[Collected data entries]
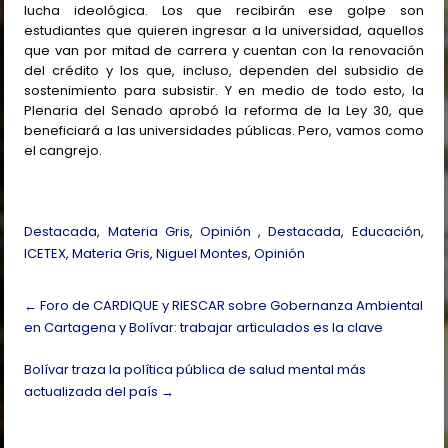
lucha ideológica. Los que recibirán ese golpe son
estudiantes que quieren ingresar a la universidad, aquellos
que van por mitad de carrera y cuentan con la renovación
del crédito y los que, incluso, dependen del subsidio de
sostenimiento para subsistir. Y en medio de todo esto, la
Plenaria del Senado aprobó la reforma de la Ley 30, que
beneficiará a las universidades públicas. Pero, vamos como
el cangrejo.
Destacada
,
Materia Gris
,
Opinión
,
Destacada
,
Educación
,
ICETEX
,
Materia Gris
,
Niguel Montes
,
Opinión
Post
←
Foro de CARDIQUE y RIESCAR sobre Gobernanza Ambiental
navigation
en Cartagena y Bolívar: trabajar articulados es la clave
Bolívar traza la política pública de salud mental más
actualizada del país
→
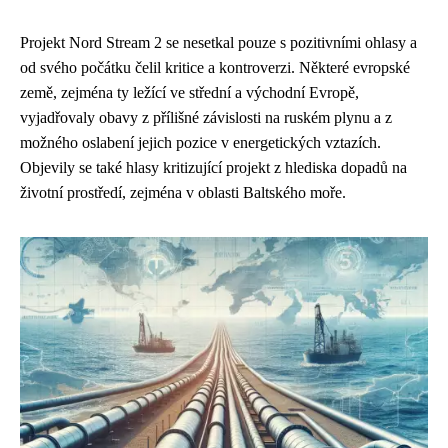
Projekt Nord Stream 2 se nesetkal pouze s pozitivními ohlasy a
od svého počátku čelil kritice a kontroverzi. Některé evropské
země, zejména ty ležící ve střední a východní Evropě,
vyjadřovaly obavy z přílišné závislosti na ruském plynu a z
možného oslabení jejich pozice v energetických vztazích.
Objevily se také hlasy kritizující projekt z hlediska dopadů na
životní prostředí, zejména v oblasti Baltského moře.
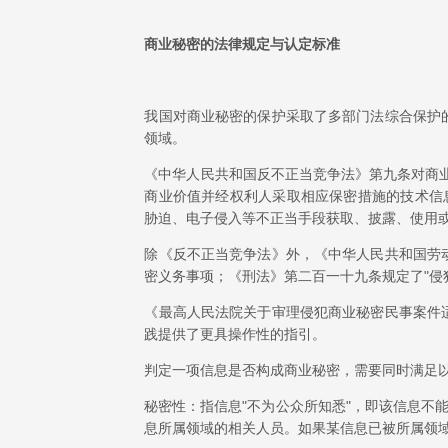
商业秘密的法律规定与认定标准
我国对商业秘密的保护采取了多部门法综合保护
领域。
《中华人民共和国反不正当竞争法》第九条对商
商业价值并经权利人采取相应保密措施的技术信
胁迫、电子侵入等不正当手段获取、披露、使用
除《反不正当竞争法》外，《中华人民共和国劳
密义务事项；《刑法》第二百一十九条规定了"侵
《最高人民法院关于审理侵犯商业秘密民事案件
践提供了更具操作性的指引。
判定一项信息是否构成商业秘密，需要同时满足
秘密性：指信息"不为公众所知悉"，即该信息不
息所属领域的相关人员。如果某信息已被所属领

TASK DETAILS> Return every line from the one holding "判定一项信息是否构成商业秘密，需要同时满足" through the end of the data, exactly as it appears, with both ends kept and nothing else.

TASK RESPONSE>
判定一项信息是否构成商业秘密，需要同时满足
秘密性：指信息"不为公众所知悉"，即该信息不
息所属领域的相关人员。如果某信息已被所属领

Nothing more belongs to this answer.